WHO will fast eine Milliarde US-Dollar mobilisieren
Die Weltgesundheitsorganisation (WHO) hat nach eigenen Angaben am Dienstag ihren Appell für das Jahr 2026 vorgestellt. Dieser zielt darauf ab, fast eine Milliarde US-Dollar zu sammeln, um auf 36 Notfälle weltweit zu reagieren. Darunter befinden sich 14 Notfälle der Stufe 3, die laut WHO die höchste organisatorische Reaktion erfordern. Erfasst werden sowohl plötzlich auftretende als auch langwierige humanitäre Krisen, in denen der Gesundheitsbedarf besonders kritisch ist.

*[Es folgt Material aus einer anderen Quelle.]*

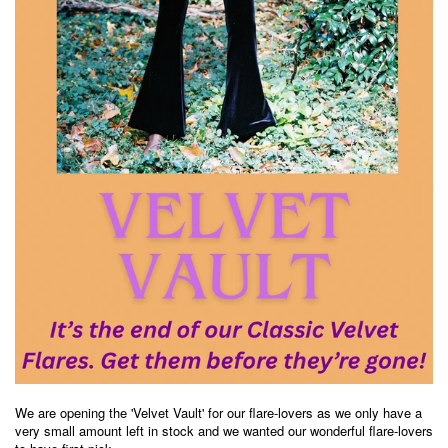
We are opening the 'Velvet Vault' for our flare-lovers as we only have a
very small amount left in stock and we wanted our wonderful flare-lovers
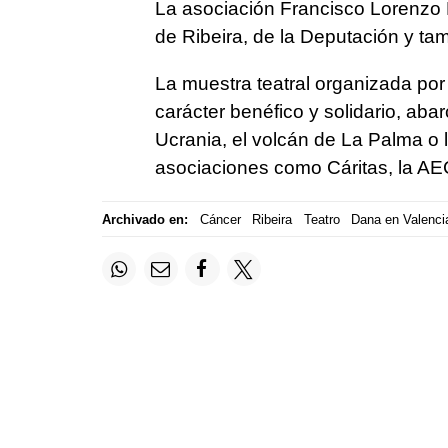
La asociación Francisco Lorenzo 
de Ribeira, de la Deputación y ta
La muestra teatral organizada por
carácter benéfico y solidario, a
Ucrania, el volcán de La Palma o 
asociaciones como Cáritas, la AE
Archivado en:
Cáncer
Ribeira
Teatro
Dana en Valenci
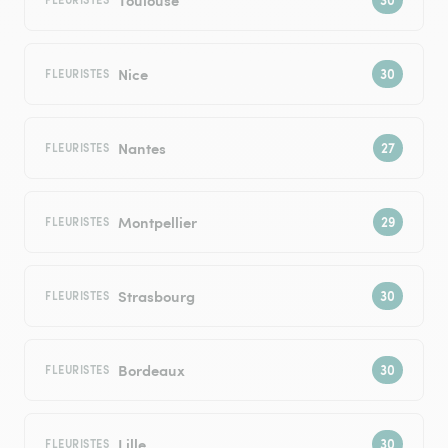
Nice
FLEURISTES
Nantes
FLEURISTES
Montpellier
FLEURISTES
Strasbourg
FLEURISTES
Bordeaux
FLEURISTES
Lille
FLEURISTES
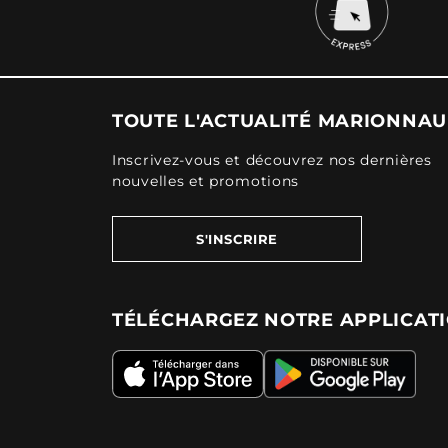
TOUTE L'ACTUALITÉ MARIONNA
Inscrivez-vous et découvrez nos dernières
nouvelles et promotions
S'INSCRIRE
TÉLÉCHARGEZ NOTRE APPLICAT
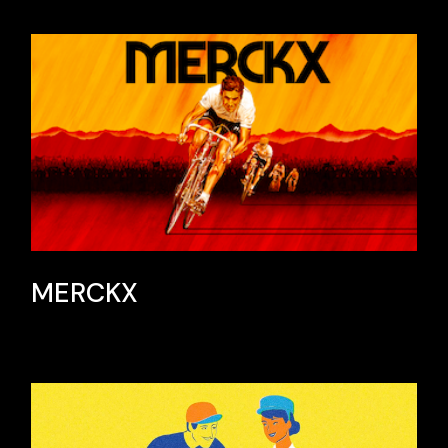
MERCKX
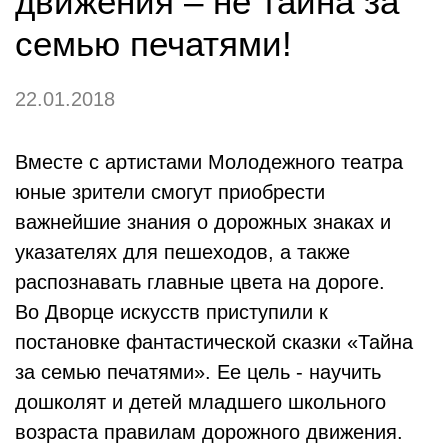
движения – не тайна за
семью печатями!
22.01.2018
Вместе с артистами Молодежного театра
юные зрители смогут приобрести
важнейшие знания о дорожных знаках и
указателях для пешеходов, а также
распознавать главные цвета на дороге.
Во Дворце искусств приступили к
постановке фантастической сказки «Тайна
за семью печатями». Ее цель - научить
дошколят и детей младшего школьного
возраста правилам дорожного движения.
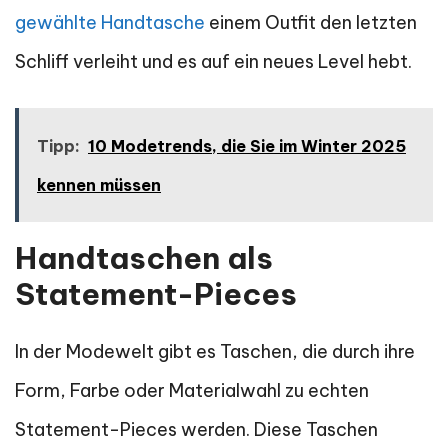
gewählte Handtasche
einem Outfit den letzten
Schliff verleiht und es auf ein neues Level hebt.
Tipp:
10 Modetrends, die Sie im Winter 2025
kennen müssen
Handtaschen als
Statement-Pieces
In der Modewelt gibt es Taschen, die durch ihre
Form, Farbe oder Materialwahl zu echten
Statement-Pieces werden. Diese Taschen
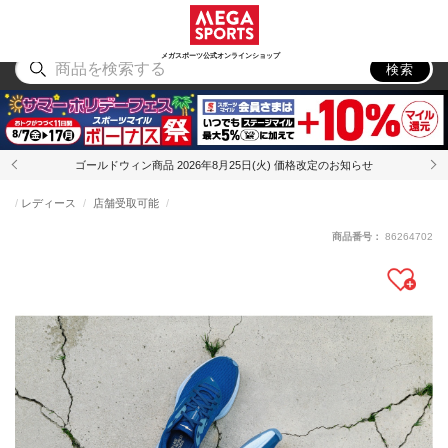
スポーツ
アウトドア
ブランド
アイテム
から探す
から探す
から探す
から探す
メガスポーツ公式オンラインショップ
検索
ゴールドウィン商品 2026年8月25日(火) 価格改定のお知らせ
レディース
店舗受取可能
商品番号：
86264702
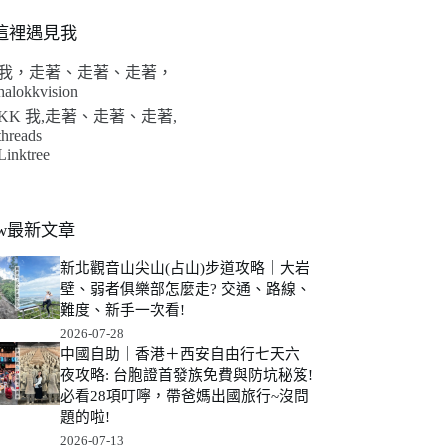
這裡遇見我
我，走著、走著、走著，
halokkvision
KK 我,走著、走著、走著,
threads
Linktree
ew最新文章
新北觀音山尖山(占山)步道攻略｜大岩
壁、弱者俱樂部怎麼走? 交通、路線、
難度、新手一次看!
2026-07-28
中國自助｜香港＋西安自由行七天六
夜攻略: 台胞證首發族免費與防坑秘笈!
必看28項叮嚀，帶爸媽出國旅行~沒問
題的啦!
2026-07-13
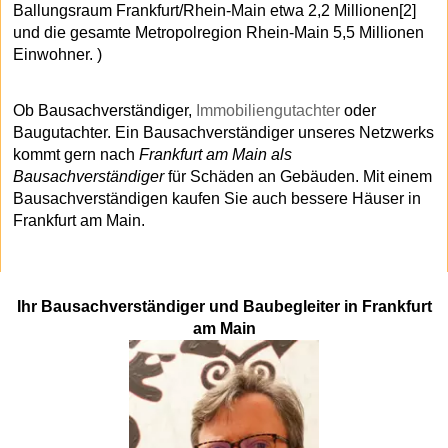
Ballungsraum Frankfurt/Rhein-Main etwa 2,2 Millionen[2]
und die gesamte Metropolregion Rhein-Main 5,5 Millionen
Einwohner. )
Ob Bausachverständiger,
Immobiliengutachter
oder
Baugutachter. Ein Bausachverständiger unseres Netzwerks
kommt gern nach
Frankfurt am Main als
Bausachverständiger
für Schäden an Gebäuden. Mit einem
Bausachverständigen kaufen Sie auch bessere Häuser in
Frankfurt am Main.
Ihr Bausachverständiger und Baubegleiter in Frankfurt
am Main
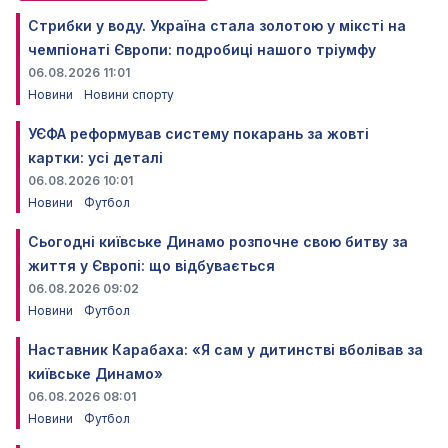
Стрибки у воду. Україна стала золотою у міксті на
чемпіонаті Європи: подробиці нашого тріумфу
06.08.2026 11:01
Новини
Новини спорту
УЄФА реформував систему покарань за жовті
картки: усі деталі
06.08.2026 10:01
Новини
Футбол
Сьогодні київське Динамо розпочне свою битву за
життя у Європі: що відбувається
06.08.2026 09:02
Новини
Футбол
Наставник Карабаха: «Я сам у дитинстві вболівав за
київське Динамо»
06.08.2026 08:01
Новини
Футбол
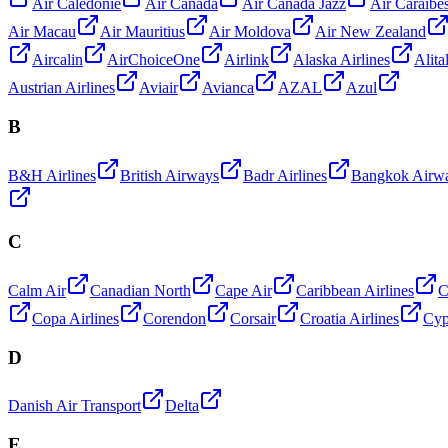
Air Calédonie
Air Canada
Air Canada Jazz
Air Caraibe
Air Macau
Air Mauritius
Air Moldova
Air New Zealand
Aircalin
AirChoiceOne
Airlink
Alaska Airlines
Alita
Austrian Airlines
Aviair
Avianca
AZAL
Azul
B
B&H Airlines
British Airways
Badr Airlines
Bangkok Airw
C
Calm Air
Canadian North
Cape Air
Caribbean Airlines
C
Copa Airlines
Corendon
Corsair
Croatia Airlines
Cyp
D
Danish Air Transport
Delta
E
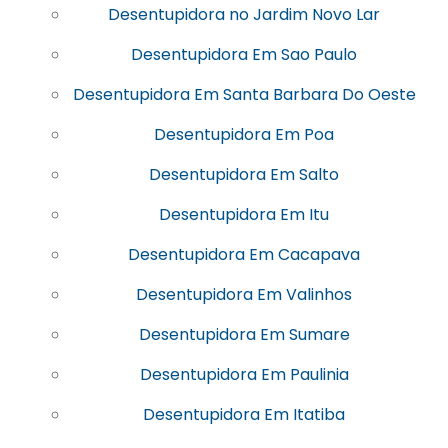
Desentupidora no Jardim Novo Lar
Desentupidora Em Sao Paulo
Desentupidora Em Santa Barbara Do Oeste
Desentupidora Em Poa
Desentupidora Em Salto
Desentupidora Em Itu
Desentupidora Em Cacapava
Desentupidora Em Valinhos
Desentupidora Em Sumare
Desentupidora Em Paulinia
Desentupidora Em Itatiba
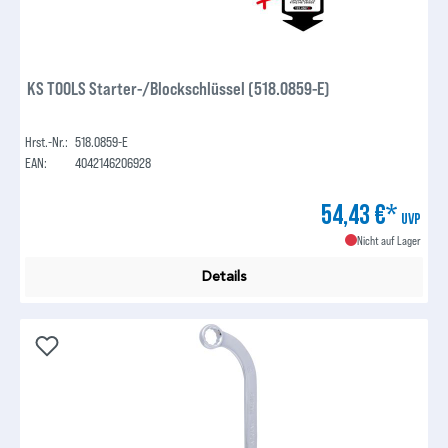
KS TOOLS Starter-/Blockschlüssel (518.0859-E)
Hrst.-Nr.:
518.0859-E
EAN:
4042146206928
54,43 €*
UVP
Nicht auf Lager
Details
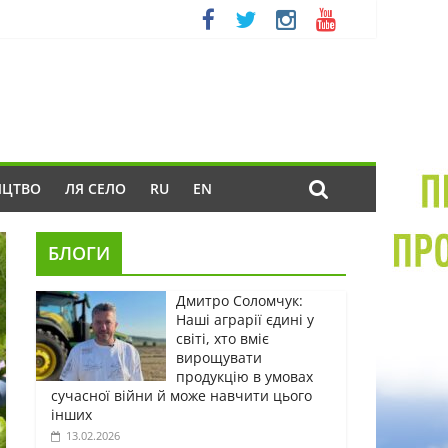
ИЦТВО
ЛЯ СЕЛО
RU
EN
БЛОГИ
Дмитро Соломчук:
Наші аграрії єдині у
світі, хто вміє
вирощувати
продукцію в умовах
сучасної війни й може навчити цього
інших
13.02.2026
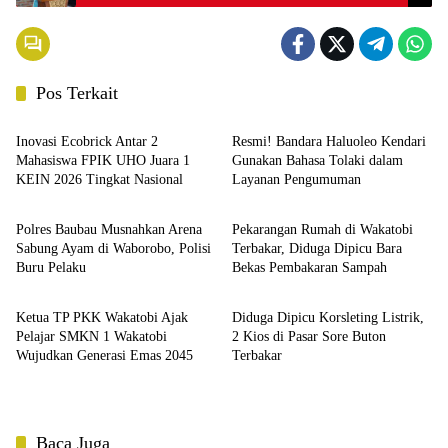
Kepemimpinan Perempuan
Pos Terkait
Berita
Berita
Inovasi Ecobrick Antar 2
Resmi! Bandara Haluoleo Kendari
Mahasiswa FPIK UHO Juara 1
Gunakan Bahasa Tolaki dalam
KEIN 2026 Tingkat Nasional
Layanan Pengumuman
Berita
Berita
Polres Baubau Musnahkan Arena
Pekarangan Rumah di Wakatobi
Sabung Ayam di Waborobo, Polisi
Terbakar, Diduga Dipicu Bara
Buru Pelaku
Bekas Pembakaran Sampah
Berita
Berita
Ketua TP PKK Wakatobi Ajak
Diduga Dipicu Korsleting Listrik,
Pelajar SMKN 1 Wakatobi
2 Kios di Pasar Sore Buton
Wujudkan Generasi Emas 2045
Terbakar
Baca Juga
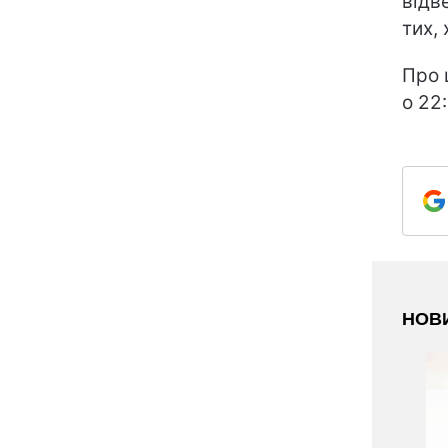
відв
тих,
Про 
о 22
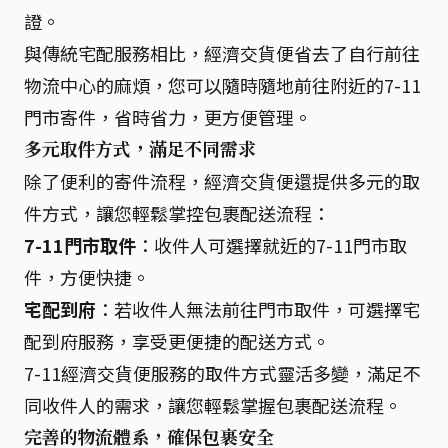
證。
與傳統宅配服務相比，經濟交貨便省去了自行前往
物流中心的麻煩，您可以隨時隨地前往附近的7-11
門市寄件，省時省力，更方便管理。
多元取件方式，滿足不同需求
除了便利的寄件流程，經濟交貨便還提供多元的取
件方式，讓您輕鬆掌控包裹配送流程：
7-11門市取件
：收件人可選擇就近的7-11門市取
件，方便快捷。
宅配到府
：若收件人無法前往門市取件，可選擇宅
配到府服務，享受更便捷的配送方式。
7-11經濟交貨便服務的取件方式靈活多變，滿足不
同收件人的需求，讓您輕鬆掌握包裹配送流程。
完善的物流體系，確保包裹安全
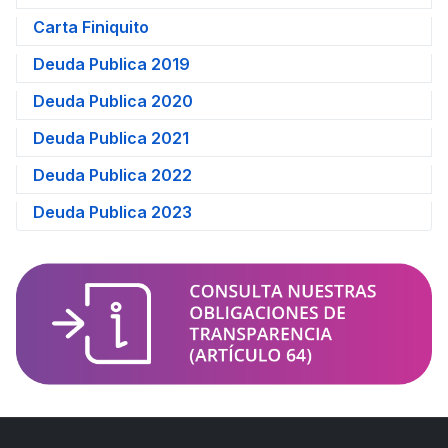
Carta Finiquito
Deuda Publica 2019
Deuda Publica 2020
Deuda Publica 2021
Deuda Publica 2022
Deuda Publica 2023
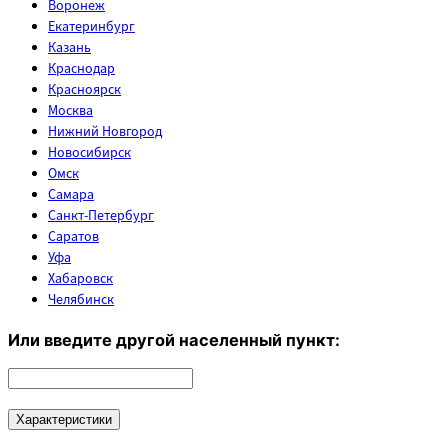
Воронеж
Екатеринбург
Казань
Краснодар
Красноярск
Москва
Нижний Новгород
Новосибирск
Омск
Самара
Санкт-Петербург
Саратов
Уфа
Хабаровск
Челябинск
Или введите другой населенный пункт:
Характеристики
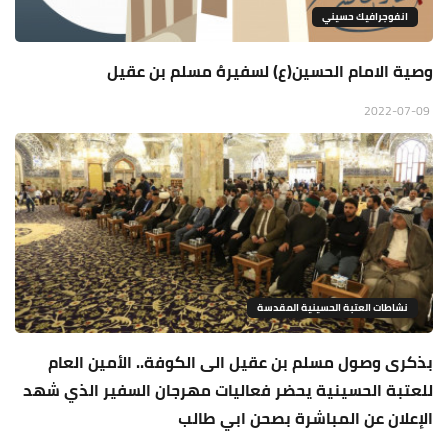
انفوجرافيك حسيني
وصية الامام الحسين(ع) لسفيرهُ مسلم بن عقيل
2022-07-09
نشاطات العتبة الحسينية المقدسة
بذكرى وصول مسلم بن عقيل الى الكوفة.. الأمين العام
للعتبة الحسينية يحضر فعاليات مهرجان السفير الذي شهد
الإعلان عن المباشرة بصحن ابي طالب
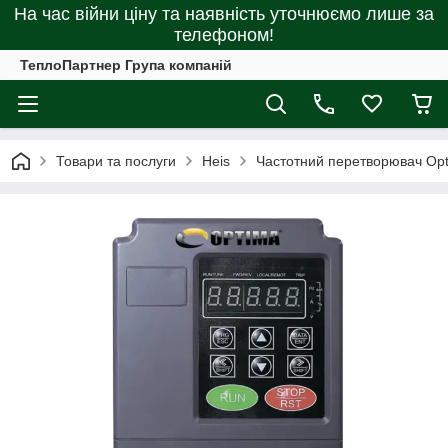
На час війни ціну та наявність уточнюємо лише за
телефоном!
ТеплоПартнер Група компаній
Товари та послуги
Heis
Частотний перетворювач Opt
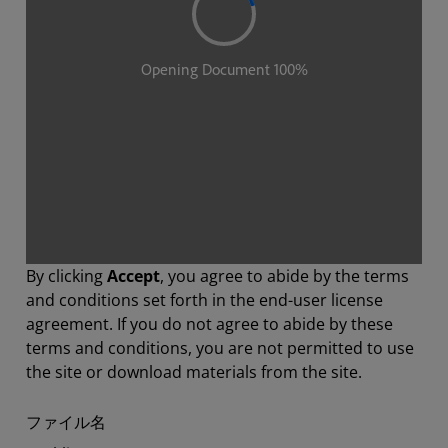
By clicking
Accept
, you agree to abide by the terms
and conditions set forth in the end-user license
agreement. If you do not agree to abide by these
terms and conditions, you are not permitted to use
the site or download materials from the site.
ファイル名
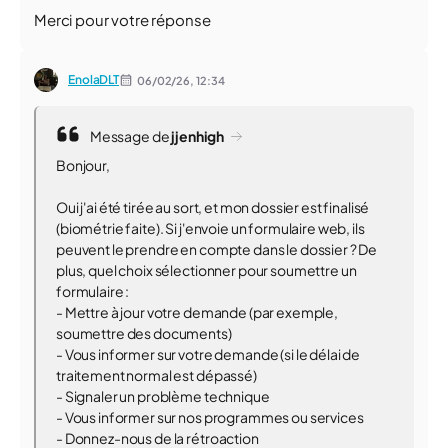
Merci pour votre réponse
EnolaDLT
06/02/26,
12:34
Message de
jjenhigh
Bonjour,
Oui j'ai été tirée au sort, et mon dossier est finalisé
(biométrie faite). Si j'envoie un formulaire web, ils
peuvent le prendre en compte dans le dossier ? De
plus, quel choix sélectionner pour soumettre un
formulaire :
- Mettre à jour votre demande (par exemple,
soumettre des documents)
- Vous informer sur votre demande (si le délai de
traitement normal est dépassé)
- Signaler un problème technique
- Vous informer sur nos programmes ou services
- Donnez-nous de la rétroaction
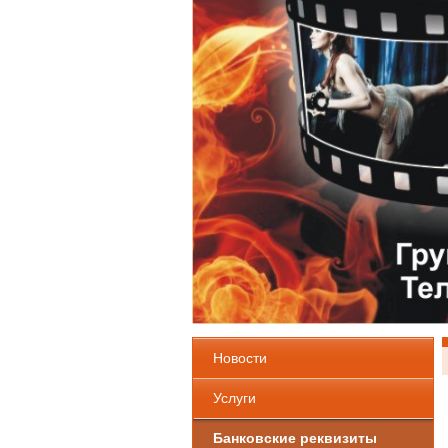
Новости
Услуги
Банковские реквизиты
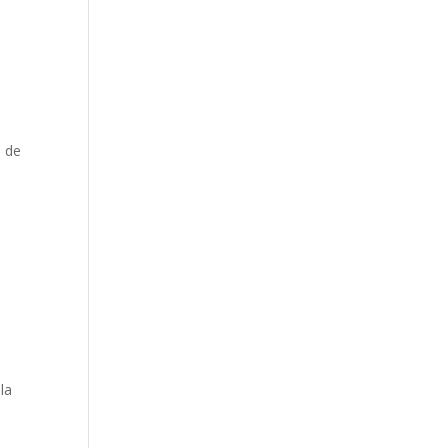
3 de
la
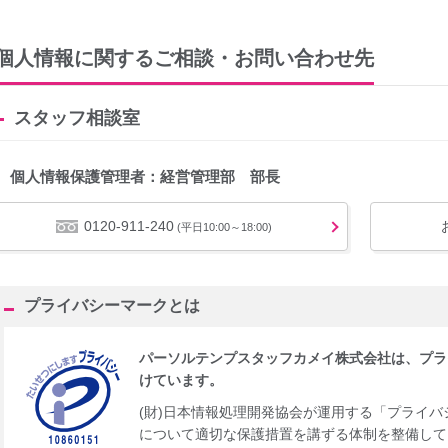
個人情報に関するご相談・お問い合わせ先
スタッフ相談室
個人情報保護管理者：経営管理部 部長
0120-911-240
(平日10:00～18:00)
プライバシーマークとは
パーソルテンプスタッフカメイ株式会社は、プラ
けています。
(財)日本情報処理開発協会が運用する「プライ
について適切な保護措置を講ずる体制を整備して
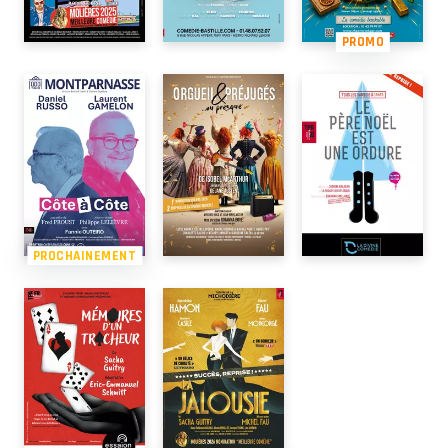
PROMO
PROCHAINEMENT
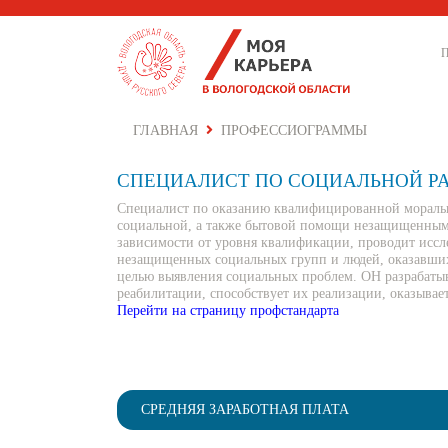
ГЛАВНАЯ
ПРОФЕССИОГРАММЫ
СПЕЦИАЛИСТ ПО СОЦИАЛЬНОЙ Р
Специалист по оказанию квалифицированной моральн
социальной, а также бытовой помощи незащищенным 
зависимости от уровня квалификации, проводит иссл
незащищенных социальных групп и людей, оказавших
целью выявления социальных проблем. ОН разрабат
реабилитации, способствует их реализации, оказыва
Перейти на страницу профстандарта
СРЕДНЯЯ ЗАРАБОТНАЯ ПЛАТА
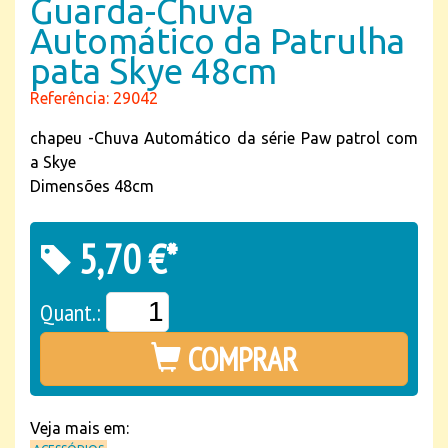
Guarda-Chuva
Automático da Patrulha
pata Skye 48cm
Referência: 29042
chapeu -Chuva Automático da série Paw patrol com
a Skye
Dimensões 48cm
5,70 €*
Quant.:
COMPRAR
Veja mais em:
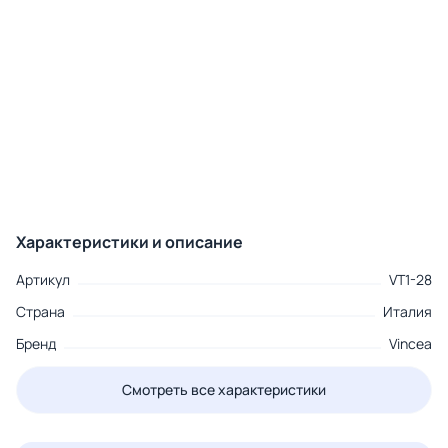
Характеристики и описание
Артикул
VT1-28
Страна
Италия
Бренд
Vincea
Смотреть все характеристики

Schwerpunkt auf Konflikt- und Krisenländern
Zu den Prioritäten der WHO für die Notfallmaßnahmen im Jahr 2026 zählen Länder wie Afghanistan, die Demokratische Republik Kongo, Haiti, Myanmar, die besetzten Palästinensergebiete, Somalia, der Südsudan und der Sudan, Syrien, die Ukraine und der Jemen. Darüber hinaus will die Organisation anhaltende Ausbrüche von Cholera und Affenpocken bekämpfen.
„Keine Wohltätigkeit, sondern strategische Investition“
WHO-Generaldirektor Tedros Adhanom Ghebreyesus erklärte, dass der Appell ein Aufruf sei, Menschen in Konflikten, Vertreibung und Katastrophen nicht nur Gesundheitsdienstleistungen zu bieten, sondern ihnen auch das Vertrauen zu geben, dass die Welt sie nicht im Stich lasse. „Das ist keine Wohltätigkeit. Es ist eine strategische Investition in Gesundheit und Sicherheit.“ Tatsächlich stelle der Zugang zu Gesundheitsversorgung die Würde wieder her, stabilisiere Gemeinschaften und biete einen Weg zur Genesung, so Ghebreyesus laut WHO.
Nach WHO-Angaben konnten im Jahr 2025 die Organisation und ihre Partner durch den jährlichen Notfallappell 30 Millionen Menschen unterstützen. Die bereitgestellten Mittel ermöglichten demnach lebensrettende Impfungen für 5,3 Millionen Kinder, 53 Millionen Gesundheitskonsultationen, die Unterstützung von über 8.000 Gesundheitseinrichtungen sowie den Einsatz von 1.370 mobilen Kliniken.